EXERCISE INSTRUCTIONS:
[1] In the chapter on where Chipyard fits in a chip design flow, what tool was used to build the software-modeled processor in the first two chapters?
[2] In the Chipyard tapeout chapter, rewrite the part that begins at the words "Chapter 3: The" and ends after "on real silicon.", substituting "hardware" for "silicon".
[3] Resume the chapter on where Chipyard fits in a chip design flow, writing on from its last sentence.

Chapter 3: The Tapeout Perspective -- Where Chipyard Fits in a Real Chip Design Flow

In the first two chapters, we stayed entirely at the simulation level -- compiling RISC-V programs and running them on a software-modeled processor built with Verilator. But for those of us doing chip research, simulation is just a means to an end. The ultimate goal is to tapeout the design and verify it on real silicon.

This chapter is not a step-by-step how-to. Instead, it draws a "map": where Chipyard sits in the overall chip design flow, what portion of the flow it owns, how its outputs connect to industry-standard backend tools, and what kinds of engineering constraints you typically run into during an academic tapeout.

1. The Full Path from Design to Tapeout

A digital chip goes through roughly the following stages from design to final tapeout:

Let's walk through what each stage does.

SOURCE MATERIAL:
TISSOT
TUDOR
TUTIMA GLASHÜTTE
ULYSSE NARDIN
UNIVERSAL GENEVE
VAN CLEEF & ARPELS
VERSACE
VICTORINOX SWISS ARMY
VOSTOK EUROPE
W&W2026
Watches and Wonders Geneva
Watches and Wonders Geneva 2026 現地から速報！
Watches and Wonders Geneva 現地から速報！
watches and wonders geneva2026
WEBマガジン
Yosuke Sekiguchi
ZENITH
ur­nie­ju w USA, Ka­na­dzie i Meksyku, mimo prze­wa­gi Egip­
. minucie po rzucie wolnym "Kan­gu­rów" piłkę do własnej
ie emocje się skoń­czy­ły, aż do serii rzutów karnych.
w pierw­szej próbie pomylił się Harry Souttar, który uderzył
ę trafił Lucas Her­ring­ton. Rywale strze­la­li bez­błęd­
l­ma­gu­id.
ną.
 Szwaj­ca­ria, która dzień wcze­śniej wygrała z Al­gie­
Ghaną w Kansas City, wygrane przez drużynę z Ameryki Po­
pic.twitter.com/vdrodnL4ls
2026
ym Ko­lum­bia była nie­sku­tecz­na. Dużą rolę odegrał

ANSWERS TO THIS EXERCISE:
[1] Verilator

[2]
Chapter 3: The Tapeout Perspective -- Where Chipyard Fits in a Real Chip Design Flow

In the first two chapters, we stayed entirely at the simulation level -- compiling RISC-V programs and running them on a software-modeled processor built with Verilator. But for those of us doing chip research, simulation is just a means to an end. The ultimate goal is to tapeout the design and verify it on real hardware.

[3]
RTL design is the starting point of the entire flow. RTL (Register Transfer Level) is an abstraction layer that describes the logical behavior of digital circuits -- when you write in Verilog or Chisel that "this module takes these inputs, produces these outputs, and its internal registers change in this way," you are doing RTL design. This step captures the logic of the circuit without touching physical implementation.

RTL simulation and verification confirms at the software level that the logic design is correct. Before tapeout, you must thoroughly verify that the RTL behaves as expected. What we did with Verilator in the previous two chapters is exactly this step; in industry, VCS is the more common tool.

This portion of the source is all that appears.